I’m working on a Zapier workflow that transfers customer information from an e-commerce platform to a video service. The automation runs smoothly most of the time, but it breaks when customer names contain special symbols like & or parentheses ( and ).
For instance, a name like “Mary & John (wedding)” causes the entire process to fail. I’m attempting to write a JavaScript code step in Zapier to clean up these problematic characters before passing the data forward.
Since I’m new to JavaScript coding, I keep running into syntax errors. Here’s what I’ve tried so far:
// wrapped in async function
// await can be used anywhere in the code
cleanName = inputData.customerName.replace(/[^a-zA-Z0-9 ]/g, '_').replace(/_{2,}/g, '_');
return {cleanedResult: cleanName};
The code should remove any non-alphanumeric characters (except spaces) and replace them with underscores, then clean up multiple consecutive underscores. However, I’m getting errors when testing this code block. What am I doing wrong with the syntax?
Others already caught the missing variable declaration, but there’s another issue you’ll hit. Zapier’s JavaScript environment gets weird with certain regex operations. I’ve had better luck breaking the replacement into separate steps.
Use const instead of let since you’re not reassigning the variable, and throw in a null check at the start. Your regex looks good, but you might want to keep hyphens and apostrophes - they show up in real names all the time. Try /[^a-zA-Z0-9 '-]/g instead.
Also, test this with actual Zapier data. The input object structure often differs from what you expect during development.
you gotta use let or const for that cleanName var. try this: let cleanName = inputData.customerName.replace(/[^a-zA-Z0-9 ]/g, '_').replace(/_{2,}/g, '_'); without that declaration, it won’t run right.

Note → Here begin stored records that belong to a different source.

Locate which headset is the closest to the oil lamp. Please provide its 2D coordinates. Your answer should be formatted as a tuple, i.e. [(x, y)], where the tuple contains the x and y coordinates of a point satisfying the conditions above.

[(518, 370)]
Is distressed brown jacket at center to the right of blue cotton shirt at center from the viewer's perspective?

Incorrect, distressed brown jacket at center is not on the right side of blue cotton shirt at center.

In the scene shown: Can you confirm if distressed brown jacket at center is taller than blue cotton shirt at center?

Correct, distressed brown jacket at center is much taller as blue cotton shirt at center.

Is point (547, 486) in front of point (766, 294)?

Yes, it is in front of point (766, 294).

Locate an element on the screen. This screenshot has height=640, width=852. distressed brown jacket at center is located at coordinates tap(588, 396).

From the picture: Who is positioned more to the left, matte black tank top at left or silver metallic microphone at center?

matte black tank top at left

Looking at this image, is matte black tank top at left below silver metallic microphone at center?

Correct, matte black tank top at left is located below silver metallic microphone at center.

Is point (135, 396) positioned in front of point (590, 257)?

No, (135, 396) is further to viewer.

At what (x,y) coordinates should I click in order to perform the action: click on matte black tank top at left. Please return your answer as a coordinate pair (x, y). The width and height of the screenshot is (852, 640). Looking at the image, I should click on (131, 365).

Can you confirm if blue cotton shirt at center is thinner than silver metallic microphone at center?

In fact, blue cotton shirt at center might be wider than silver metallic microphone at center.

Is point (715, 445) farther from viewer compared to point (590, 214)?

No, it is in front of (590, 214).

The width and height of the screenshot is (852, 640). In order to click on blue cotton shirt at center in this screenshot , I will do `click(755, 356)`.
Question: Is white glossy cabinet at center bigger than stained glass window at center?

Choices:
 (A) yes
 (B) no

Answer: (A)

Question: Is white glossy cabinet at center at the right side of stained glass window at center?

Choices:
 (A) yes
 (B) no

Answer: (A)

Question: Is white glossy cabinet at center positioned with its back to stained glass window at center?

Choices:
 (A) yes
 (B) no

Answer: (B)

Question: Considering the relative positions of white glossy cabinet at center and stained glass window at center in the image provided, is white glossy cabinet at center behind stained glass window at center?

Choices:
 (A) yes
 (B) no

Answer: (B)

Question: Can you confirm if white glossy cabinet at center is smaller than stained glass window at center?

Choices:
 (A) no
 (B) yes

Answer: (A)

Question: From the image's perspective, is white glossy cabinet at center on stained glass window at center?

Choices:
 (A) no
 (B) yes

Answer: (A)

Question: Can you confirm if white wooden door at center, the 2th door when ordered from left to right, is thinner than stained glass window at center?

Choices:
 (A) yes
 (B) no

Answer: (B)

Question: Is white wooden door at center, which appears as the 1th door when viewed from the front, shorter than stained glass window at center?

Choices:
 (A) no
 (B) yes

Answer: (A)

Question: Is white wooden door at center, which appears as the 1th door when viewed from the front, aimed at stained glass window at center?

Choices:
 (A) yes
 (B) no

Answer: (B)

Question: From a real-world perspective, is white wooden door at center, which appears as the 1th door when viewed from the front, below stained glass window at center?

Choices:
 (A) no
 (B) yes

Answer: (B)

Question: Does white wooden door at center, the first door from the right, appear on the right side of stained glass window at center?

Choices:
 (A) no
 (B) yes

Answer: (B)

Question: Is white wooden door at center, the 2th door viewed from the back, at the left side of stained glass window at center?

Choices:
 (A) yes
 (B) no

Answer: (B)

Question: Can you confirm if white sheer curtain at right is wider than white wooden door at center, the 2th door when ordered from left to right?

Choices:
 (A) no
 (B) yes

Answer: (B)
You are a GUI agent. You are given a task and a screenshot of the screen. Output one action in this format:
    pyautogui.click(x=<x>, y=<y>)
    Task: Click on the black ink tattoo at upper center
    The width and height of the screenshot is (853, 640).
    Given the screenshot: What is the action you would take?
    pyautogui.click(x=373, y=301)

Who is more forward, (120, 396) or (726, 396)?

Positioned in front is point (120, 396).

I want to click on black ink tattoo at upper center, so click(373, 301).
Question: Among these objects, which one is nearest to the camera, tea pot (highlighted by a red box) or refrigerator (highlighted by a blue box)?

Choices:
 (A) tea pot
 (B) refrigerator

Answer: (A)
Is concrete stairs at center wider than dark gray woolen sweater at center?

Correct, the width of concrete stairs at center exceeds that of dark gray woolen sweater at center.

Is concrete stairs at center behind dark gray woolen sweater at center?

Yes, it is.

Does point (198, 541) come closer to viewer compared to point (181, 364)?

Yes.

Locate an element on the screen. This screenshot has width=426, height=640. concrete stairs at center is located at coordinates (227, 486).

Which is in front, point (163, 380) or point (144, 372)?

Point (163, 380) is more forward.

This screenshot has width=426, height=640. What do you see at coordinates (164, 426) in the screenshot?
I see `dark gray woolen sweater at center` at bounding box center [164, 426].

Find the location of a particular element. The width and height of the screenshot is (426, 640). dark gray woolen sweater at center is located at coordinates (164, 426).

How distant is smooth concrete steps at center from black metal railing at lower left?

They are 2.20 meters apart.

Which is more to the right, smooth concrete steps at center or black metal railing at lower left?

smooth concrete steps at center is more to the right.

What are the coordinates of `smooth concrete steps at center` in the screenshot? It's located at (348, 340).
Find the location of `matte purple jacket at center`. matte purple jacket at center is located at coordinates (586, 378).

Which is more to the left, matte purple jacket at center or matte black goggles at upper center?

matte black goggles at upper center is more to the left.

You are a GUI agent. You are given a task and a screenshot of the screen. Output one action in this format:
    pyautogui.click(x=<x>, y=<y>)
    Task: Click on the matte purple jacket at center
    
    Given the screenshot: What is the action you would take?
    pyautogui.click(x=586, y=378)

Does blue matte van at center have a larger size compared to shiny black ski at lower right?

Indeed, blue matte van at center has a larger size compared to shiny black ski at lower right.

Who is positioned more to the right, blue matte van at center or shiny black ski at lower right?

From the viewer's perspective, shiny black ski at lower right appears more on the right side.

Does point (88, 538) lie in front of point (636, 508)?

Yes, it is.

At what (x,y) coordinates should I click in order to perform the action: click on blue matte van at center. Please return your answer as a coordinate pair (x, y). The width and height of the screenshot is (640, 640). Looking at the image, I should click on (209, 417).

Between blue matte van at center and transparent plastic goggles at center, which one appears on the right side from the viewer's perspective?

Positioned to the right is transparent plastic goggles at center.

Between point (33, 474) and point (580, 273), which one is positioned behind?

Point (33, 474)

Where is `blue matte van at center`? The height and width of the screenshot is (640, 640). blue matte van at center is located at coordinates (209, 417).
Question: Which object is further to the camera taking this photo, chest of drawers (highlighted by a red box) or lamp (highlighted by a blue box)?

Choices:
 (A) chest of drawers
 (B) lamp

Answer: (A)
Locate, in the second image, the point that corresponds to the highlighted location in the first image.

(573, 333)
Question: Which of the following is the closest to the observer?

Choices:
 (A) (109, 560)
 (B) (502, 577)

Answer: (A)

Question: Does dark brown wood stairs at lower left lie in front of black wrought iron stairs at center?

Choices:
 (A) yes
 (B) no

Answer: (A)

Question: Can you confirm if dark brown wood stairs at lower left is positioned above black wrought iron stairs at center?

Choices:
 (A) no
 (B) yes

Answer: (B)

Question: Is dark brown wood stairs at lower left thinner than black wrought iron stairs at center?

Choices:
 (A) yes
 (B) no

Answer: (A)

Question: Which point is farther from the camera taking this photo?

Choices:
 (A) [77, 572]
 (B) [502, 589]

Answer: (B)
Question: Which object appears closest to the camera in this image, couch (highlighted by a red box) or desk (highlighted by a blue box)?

You need to declare your variable first. Use let, const, or var - JavaScript won’t work without it. Your code looks fine otherwise, but you should handle null or undefined inputs since they’ll throw errors. I’d add something like if (!inputData.customerName) return {cleanedResult: ''}; before the replacement logic. Your regex patterns look right for what you’re doing. You might want to trim leading or trailing underscores from the cleaned result - just chain .replace(/^_+|_+$/g, '') at the end.